→ ABOUT THIS EXERCISE:
Copy every line of the listing that holds the string "elbow".

→ SOURCE INFORMATION:
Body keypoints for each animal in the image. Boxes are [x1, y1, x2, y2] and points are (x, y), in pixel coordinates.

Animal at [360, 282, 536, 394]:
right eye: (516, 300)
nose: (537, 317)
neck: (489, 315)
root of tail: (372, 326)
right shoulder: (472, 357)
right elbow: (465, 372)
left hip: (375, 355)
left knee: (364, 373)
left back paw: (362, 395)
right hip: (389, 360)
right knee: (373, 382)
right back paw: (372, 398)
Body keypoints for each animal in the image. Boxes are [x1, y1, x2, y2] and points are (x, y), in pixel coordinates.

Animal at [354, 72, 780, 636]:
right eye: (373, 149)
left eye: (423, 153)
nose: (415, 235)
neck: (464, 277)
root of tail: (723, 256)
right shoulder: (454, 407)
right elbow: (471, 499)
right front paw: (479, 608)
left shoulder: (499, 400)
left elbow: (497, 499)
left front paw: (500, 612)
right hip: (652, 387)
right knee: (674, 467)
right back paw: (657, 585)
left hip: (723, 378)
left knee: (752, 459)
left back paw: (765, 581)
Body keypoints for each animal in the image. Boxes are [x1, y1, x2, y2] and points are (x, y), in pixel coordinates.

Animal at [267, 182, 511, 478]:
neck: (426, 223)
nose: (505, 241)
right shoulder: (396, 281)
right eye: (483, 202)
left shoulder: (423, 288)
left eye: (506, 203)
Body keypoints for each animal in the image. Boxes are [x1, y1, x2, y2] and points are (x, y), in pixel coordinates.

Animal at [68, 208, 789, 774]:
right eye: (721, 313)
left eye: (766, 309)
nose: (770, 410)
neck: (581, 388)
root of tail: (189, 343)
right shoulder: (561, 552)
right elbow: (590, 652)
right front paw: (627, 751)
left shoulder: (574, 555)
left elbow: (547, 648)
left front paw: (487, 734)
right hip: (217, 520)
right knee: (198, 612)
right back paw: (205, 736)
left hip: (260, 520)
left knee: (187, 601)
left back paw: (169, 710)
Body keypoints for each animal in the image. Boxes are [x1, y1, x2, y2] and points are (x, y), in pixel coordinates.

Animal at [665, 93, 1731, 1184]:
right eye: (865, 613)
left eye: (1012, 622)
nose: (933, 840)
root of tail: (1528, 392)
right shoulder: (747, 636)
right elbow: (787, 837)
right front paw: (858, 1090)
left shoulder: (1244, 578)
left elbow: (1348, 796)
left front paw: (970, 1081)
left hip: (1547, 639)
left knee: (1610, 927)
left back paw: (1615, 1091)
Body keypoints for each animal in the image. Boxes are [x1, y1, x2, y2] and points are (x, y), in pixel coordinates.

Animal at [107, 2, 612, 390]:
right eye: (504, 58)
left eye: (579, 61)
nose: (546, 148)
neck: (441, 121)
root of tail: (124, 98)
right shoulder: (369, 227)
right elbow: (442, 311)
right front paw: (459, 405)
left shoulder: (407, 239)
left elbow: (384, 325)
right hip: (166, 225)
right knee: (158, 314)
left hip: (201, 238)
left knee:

→ TASK ANSWER:
right elbow: (465, 372)
right elbow: (471, 499)
left elbow: (497, 499)
right elbow: (590, 652)
left elbow: (547, 648)
right elbow: (787, 837)
left elbow: (1348, 796)
right elbow: (442, 311)
left elbow: (384, 325)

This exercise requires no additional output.